++++ Extracted records ++++

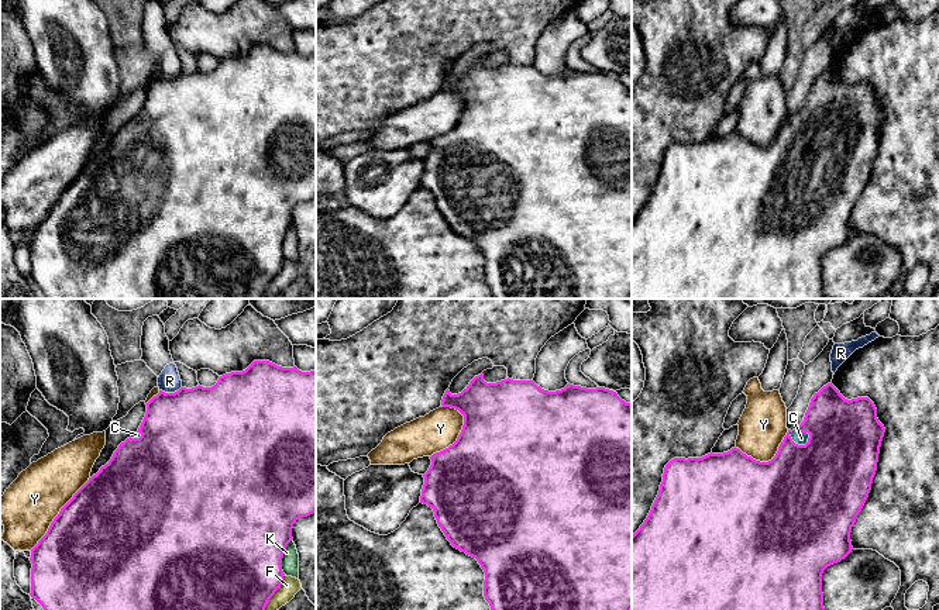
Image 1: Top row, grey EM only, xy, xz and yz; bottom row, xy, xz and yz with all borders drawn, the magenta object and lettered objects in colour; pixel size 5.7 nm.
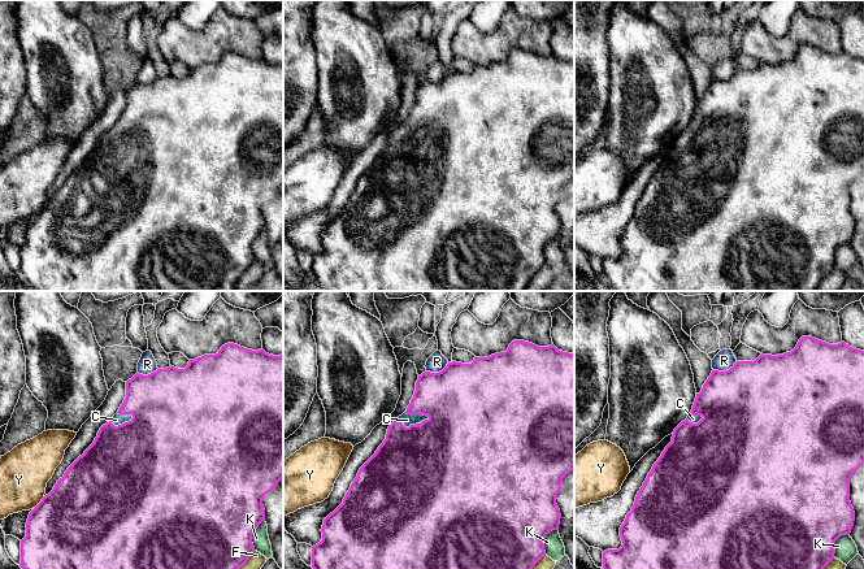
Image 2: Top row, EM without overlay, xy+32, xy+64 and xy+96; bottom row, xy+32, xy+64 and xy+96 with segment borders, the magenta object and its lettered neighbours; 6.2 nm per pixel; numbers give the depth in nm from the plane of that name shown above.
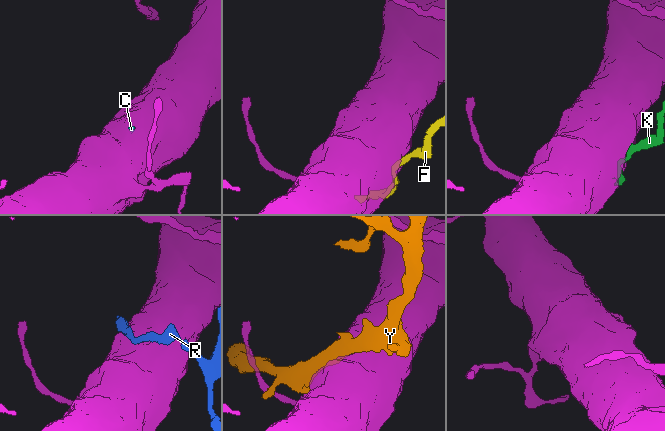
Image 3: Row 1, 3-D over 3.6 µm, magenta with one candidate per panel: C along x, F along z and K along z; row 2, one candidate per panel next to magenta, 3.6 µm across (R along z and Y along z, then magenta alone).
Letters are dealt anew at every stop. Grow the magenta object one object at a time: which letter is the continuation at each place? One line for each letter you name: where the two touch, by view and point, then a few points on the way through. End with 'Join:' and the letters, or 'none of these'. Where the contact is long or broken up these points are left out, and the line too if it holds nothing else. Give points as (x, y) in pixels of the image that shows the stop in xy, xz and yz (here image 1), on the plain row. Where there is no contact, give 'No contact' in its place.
C: Touches magenta at yz (800, 116). Path across: yz (843, 119), (808, 119), (800, 116), (801, 123)
Join: C

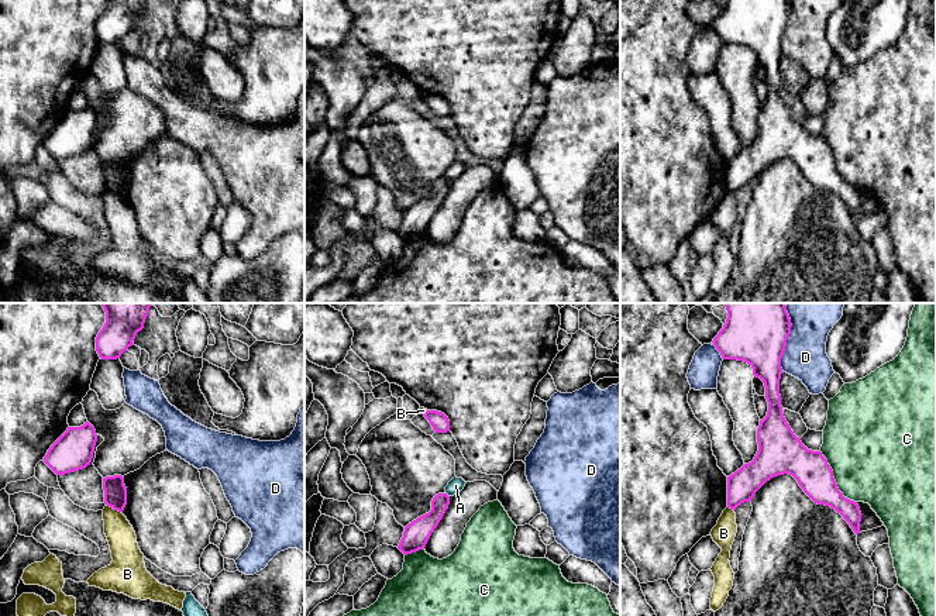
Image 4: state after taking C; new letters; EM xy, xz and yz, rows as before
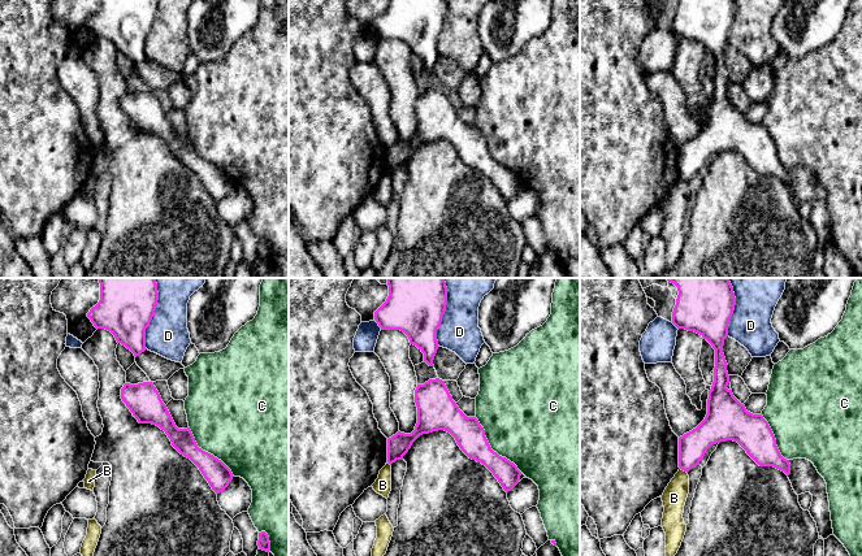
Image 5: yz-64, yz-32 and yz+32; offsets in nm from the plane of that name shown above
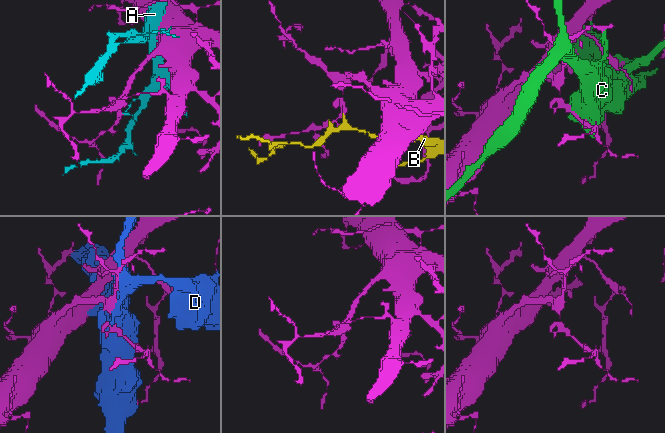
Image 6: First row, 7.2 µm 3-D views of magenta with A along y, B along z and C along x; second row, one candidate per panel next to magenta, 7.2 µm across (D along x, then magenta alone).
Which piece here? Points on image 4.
Join: none of these

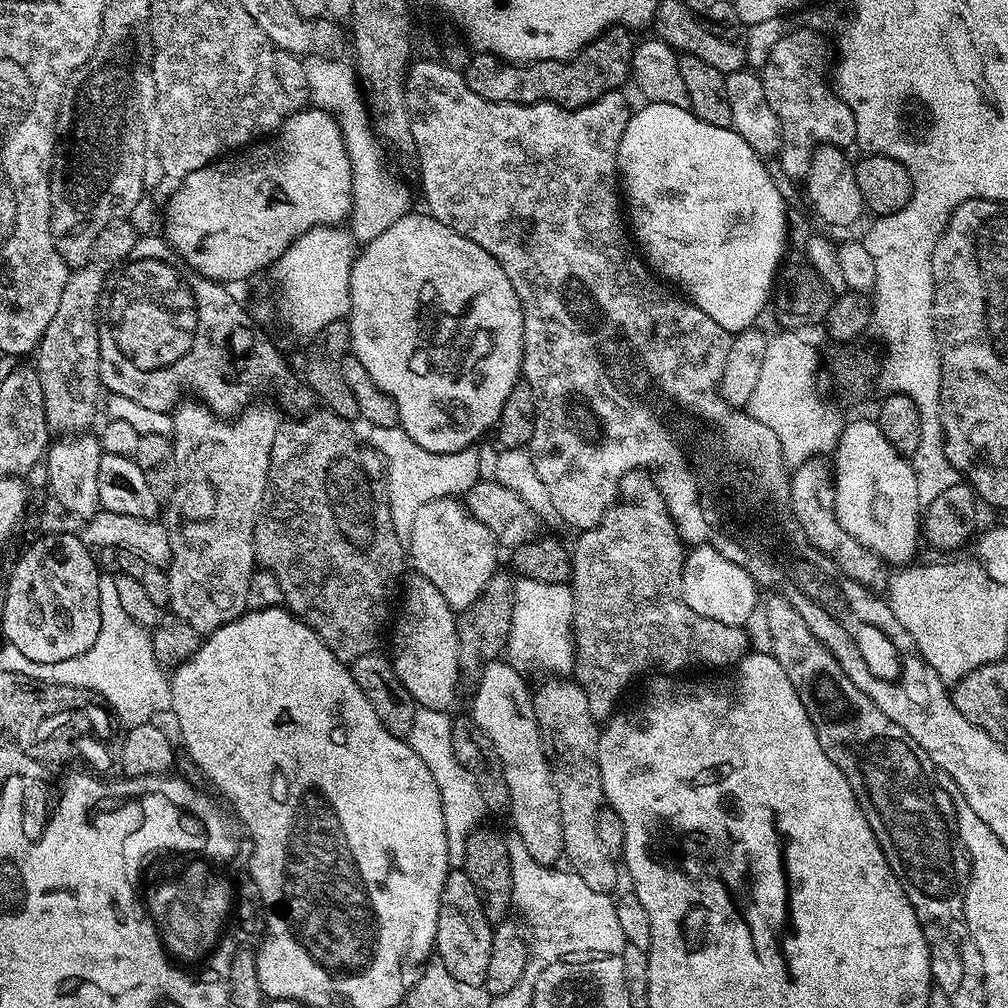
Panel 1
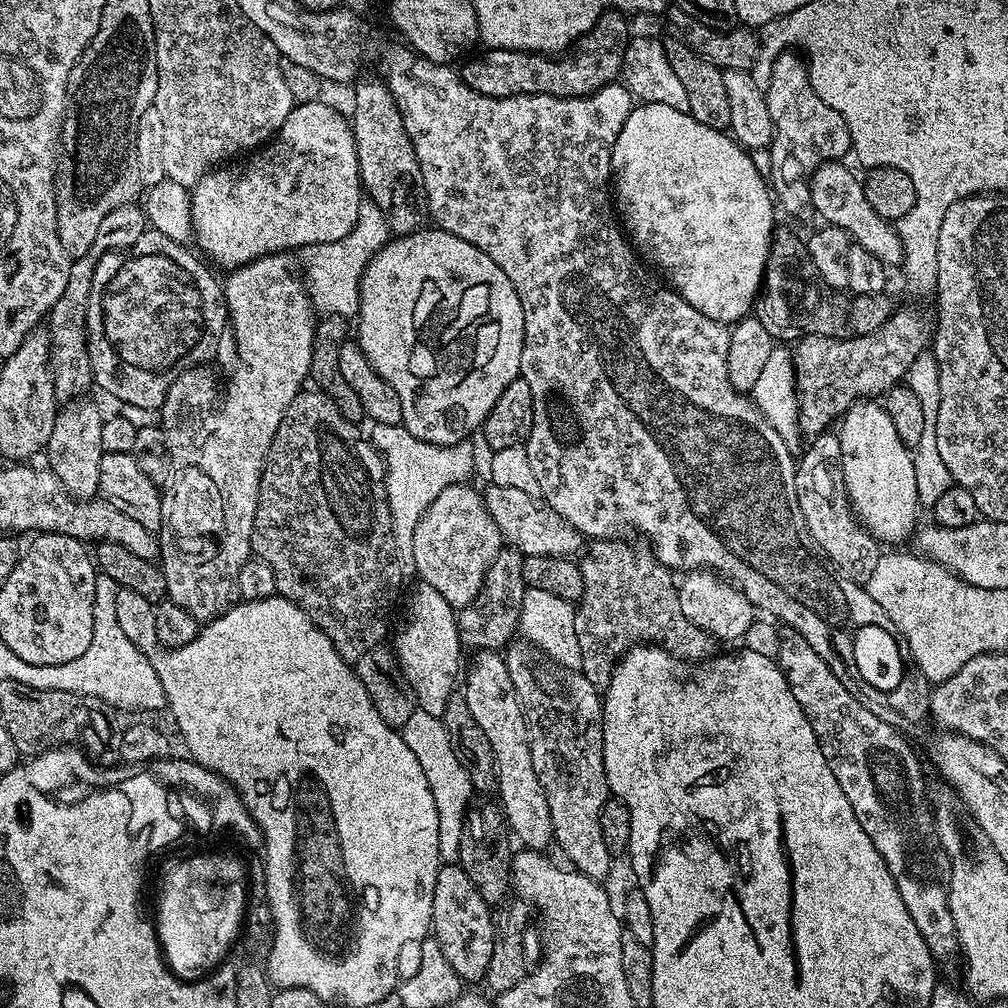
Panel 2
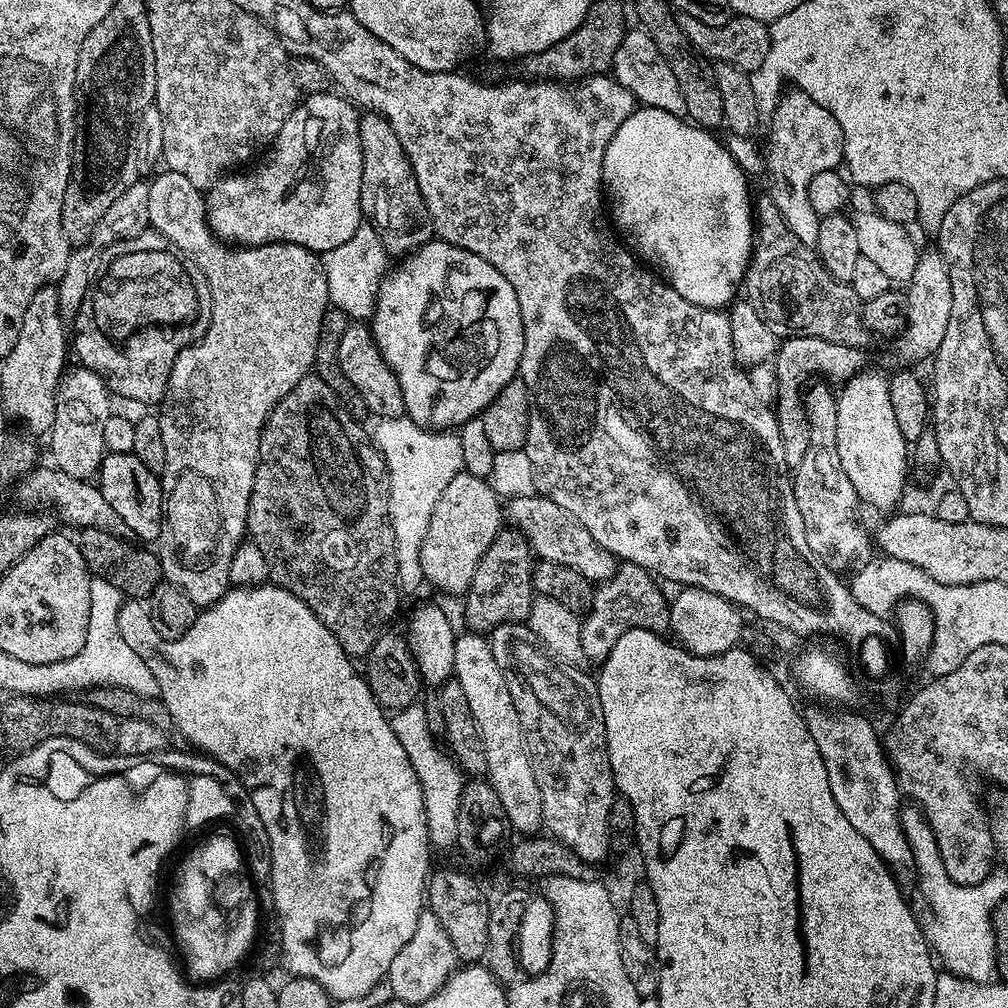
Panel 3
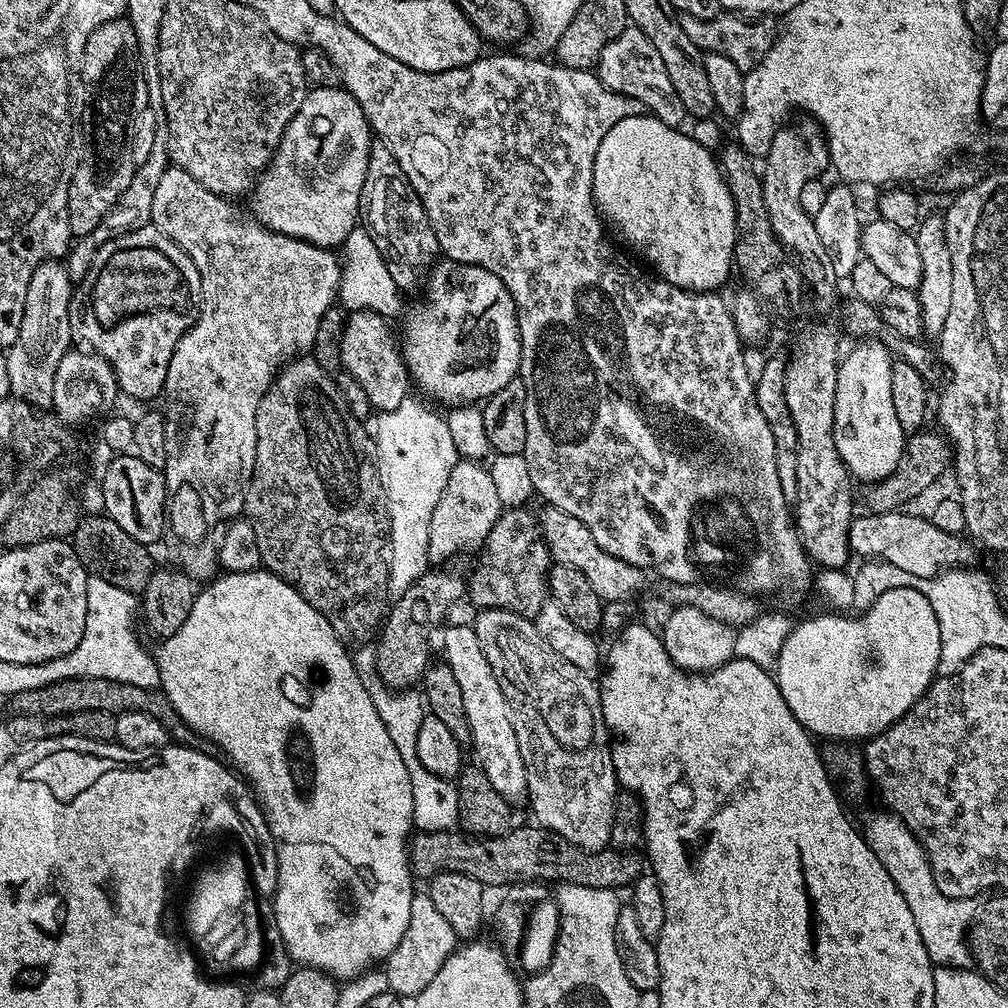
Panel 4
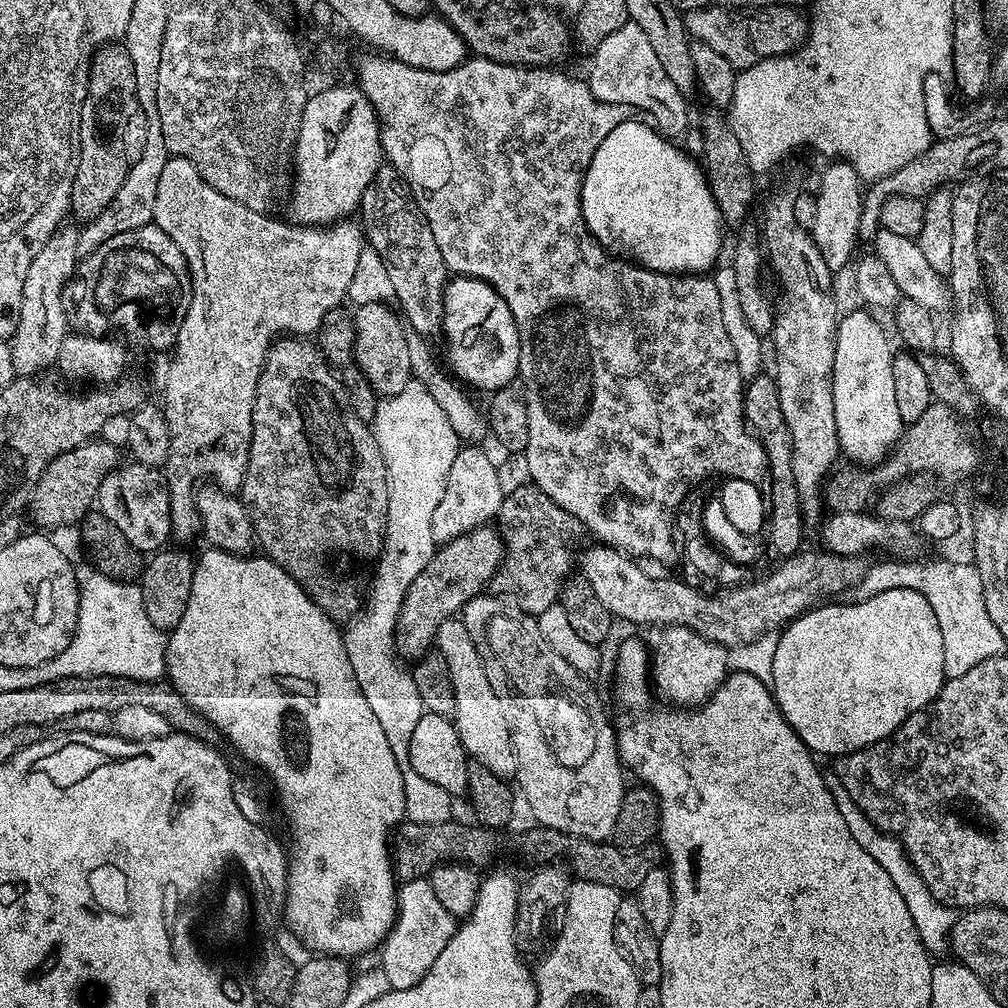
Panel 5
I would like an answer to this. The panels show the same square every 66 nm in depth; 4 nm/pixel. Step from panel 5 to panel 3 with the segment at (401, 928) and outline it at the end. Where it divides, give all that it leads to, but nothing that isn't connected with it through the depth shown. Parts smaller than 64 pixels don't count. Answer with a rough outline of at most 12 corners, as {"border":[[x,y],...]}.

++++

How to complete this task
The answer is the full set of records printed exactly, less the pictures.

Response
Image 1: Top row, grey EM only, xy, xz and yz; bottom row, xy, xz and yz with all borders drawn, the magenta object and lettered objects in colour; pixel size 5.7 nm.
Image 2: Top row, EM without overlay, xy+32, xy+64 and xy+96; bottom row, xy+32, xy+64 and xy+96 with segment borders, the magenta object and its lettered neighbours; 6.2 nm per pixel; numbers give the depth in nm from the plane of that name shown above.
Image 3: Row 1, 3-D over 3.6 µm, magenta with one candidate per panel: C along x, F along z and K along z; row 2, one candidate per panel next to magenta, 3.6 µm across (R along z and Y along z, then magenta alone).
Letters are dealt anew at every stop. Grow the magenta object one object at a time: which letter is the continuation at each place? One line for each letter you name: where the two touch, by view and point, then a few points on the way through. End with 'Join:' and the letters, or 'none of these'. Where the contact is long or broken up these points are left out, and the line too if it holds nothing else. Give points as (x, y) in pixels of the image that shows the stop in xy, xz and yz (here image 1), on the plain row. Where there is no contact, give 'No contact' in its place.
C: Touches magenta at yz (800, 116). Path across: yz (843, 119), (808, 119), (800, 116), (801, 123)
Join: C

Image 4: state after taking C; new letters; EM xy, xz and yz, rows as before
Image 5: yz-64, yz-32 and yz+32; offsets in nm from the plane of that name shown above
Image 6: First row, 7.2 µm 3-D views of magenta with A along y, B along z and C along x; second row, one candidate per panel next to magenta, 7.2 µm across (D along x, then magenta alone).
Which piece here? Points on image 4.
Join: none of these

Panel 1
Panel 2
Panel 3
Panel 4
Panel 5
I would like an answer to this. The panels show the same square every 66 nm in depth; 4 nm/pixel. Step from panel 5 to panel 3 with the segment at (401, 928) and outline it at the end. Where it divides, give all that it leads to, but nothing that isn't connected with it through the depth shown. Parts smaller than 64 pixels don't count. Answer with a rough outline of at most 12 corners, as {"border":[[x,y],...]}.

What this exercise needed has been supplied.